UniCredit: Wie viel frisches Kapital braucht die Krisenbank wirklich?

Die Spekulationen um die erwartete Kapitalerhöhung der UniCredit gehen weiter. Laut einem Pressbericht könnte das Institut einen deutlich höheren Erlös als bisher erwartet anstreben – obwohl die Krisenbank bereits fleißig das Tafelsilber verkauft.

Zur Stärkung der dünnen Kapitaldecke wolle UniCredit durch die Kapitalerhöhung bis zu 13 Milliarden Euro erlösen, wie die italienische Tageszeitung La Repubblica am Freitag meldet. Zuletzt war mit einem Volumen zwischen fünf und sechs Milliarden Euro gerechnet worden.

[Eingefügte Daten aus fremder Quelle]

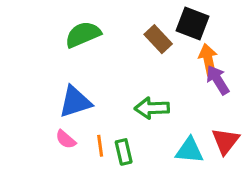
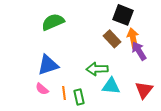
brown rectangle: (158, 39) -> (112, 39), moved
cyan triangle: (189, 150) -> (111, 86), moved

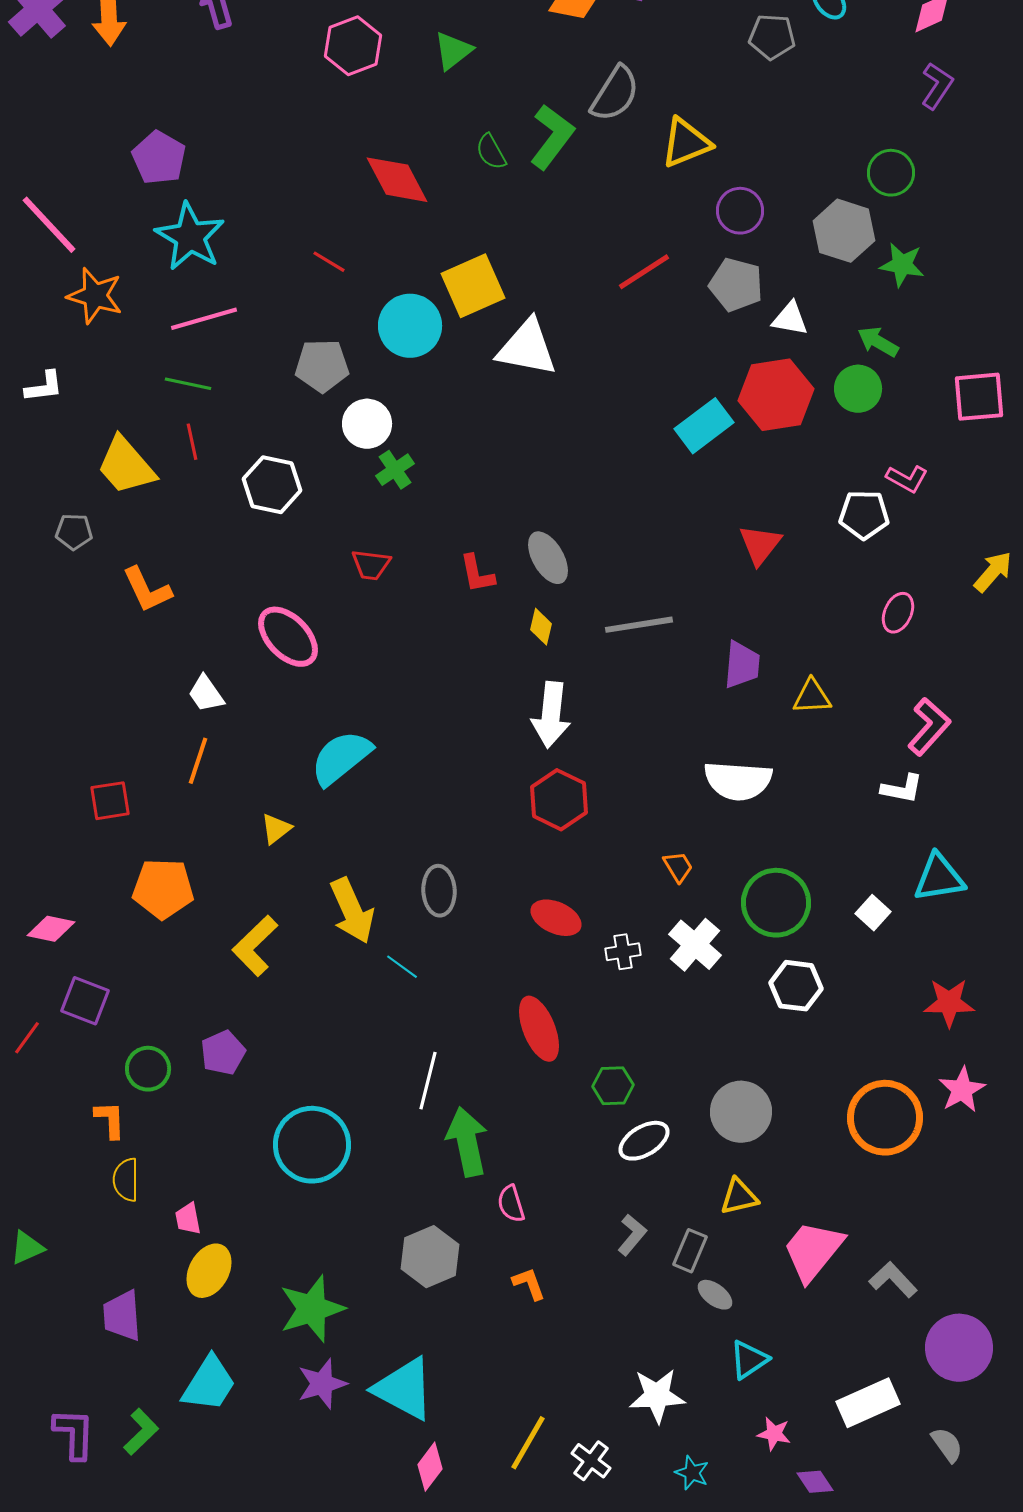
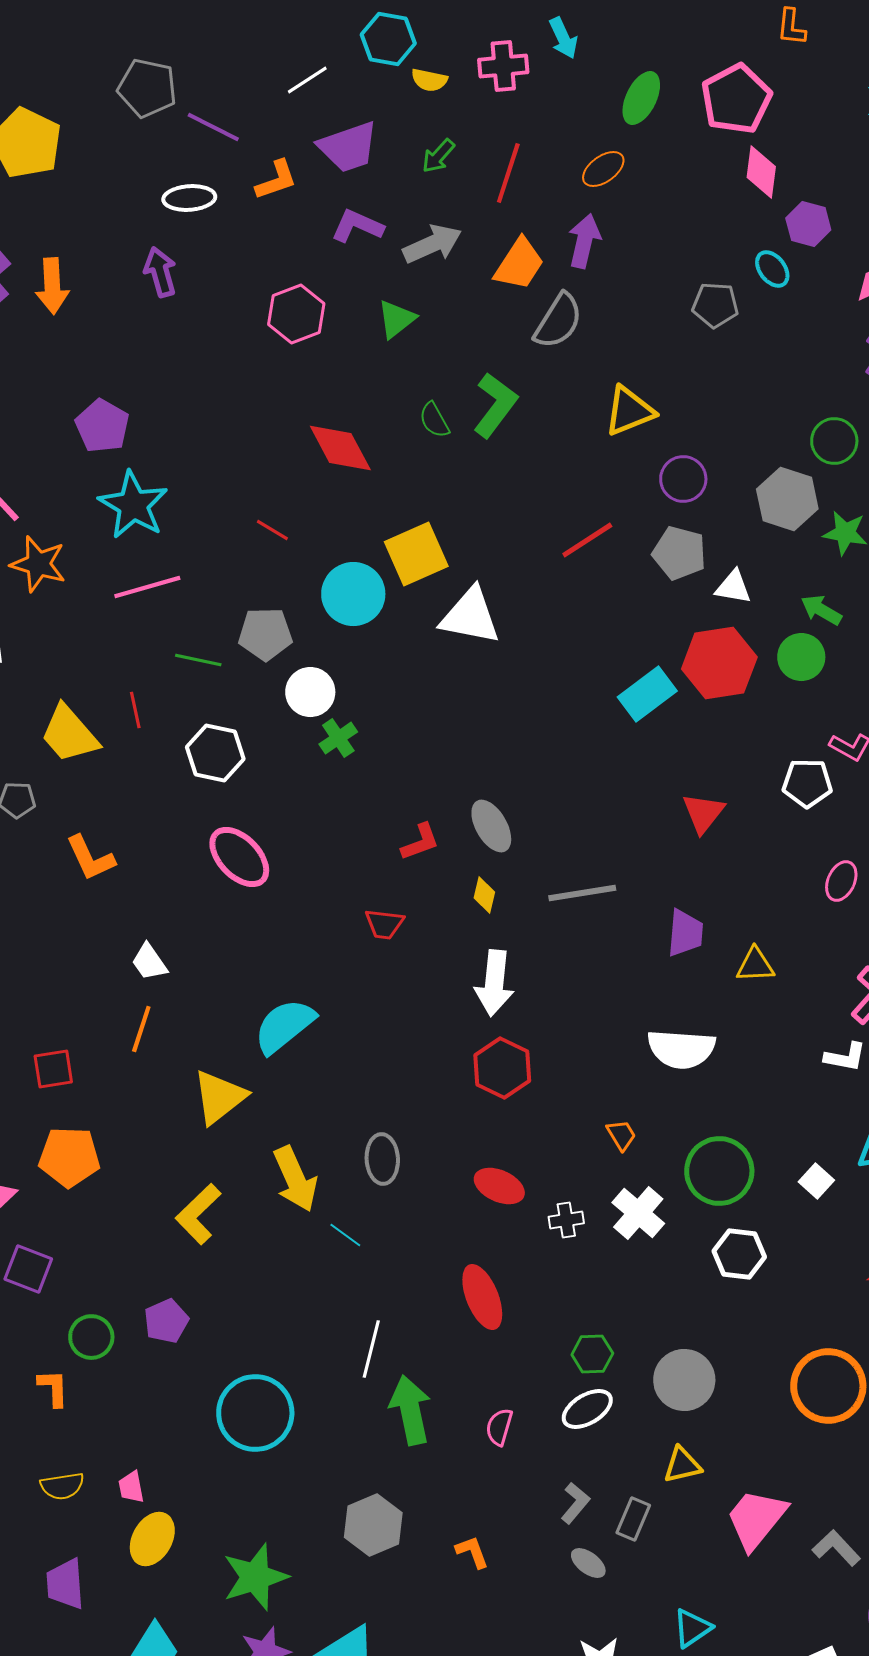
gray semicircle: (615, 94) -> (558, 321), moved
green line: (188, 384) -> (198, 660), moved
red trapezoid: (371, 565) -> (384, 924), moved
red L-shape: (477, 574) -> (420, 842), turned -99
pink ellipse: (288, 637) -> (239, 857), moved
yellow triangle: (276, 829) -> (219, 1097), size x1.8
orange pentagon: (163, 889) -> (69, 1157), moved
green hexagon: (613, 1086) -> (592, 1354), moved
yellow semicircle: (126, 1180) -> (62, 1486), moved, turned -99
pink semicircle: (511, 1204) -> (499, 1427), moved, turned 33
gray ellipse: (715, 1295) -> (588, 1563), moved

Durch den Verkauf von Beteiligungen versucht Vorstandschef Jean-Pierre Mustier den Kapitalbedarf des Instituts so gering wie möglich zu halten. Erst am Donnerstag hatte UniCredit den Verkauf von weiteren 20 Prozent der Anteile am Onlinebroker Fineco gemeldet. Zudem stehen eine Beteiligung an der polnischen Bank Pekao sowie der Vermögensverwalter Pioneer zum Verkauf.

Der Konzern wollte sich dem Blatt zufolge nicht zur Höhe der möglichen Kapitalerhöhung äußern. Die Bank werde die Sanierungspläne am 13. Dezember bei einem Investorentag in London vorstellen.

Lage bleibt kritisch

Nach vorbörslichen Gewinnen findet die UniCredit-Aktie kurz nach Handelsstart keine eindeutige Richtung. Bis Klarheit über die weitere Strategie des Managements herrscht, dürfte die Situation volatil bleiben. Entsprechend sollten langfristig orientierte Anleger die Aktie weiterhin meiden. Trader, die auf eine kurzfristige charttechnische Erholung spekulieren wollen, sollten einen nachhaltigen Sprung über die 90-Tage-Linie bei 2,12 Euro abwarten.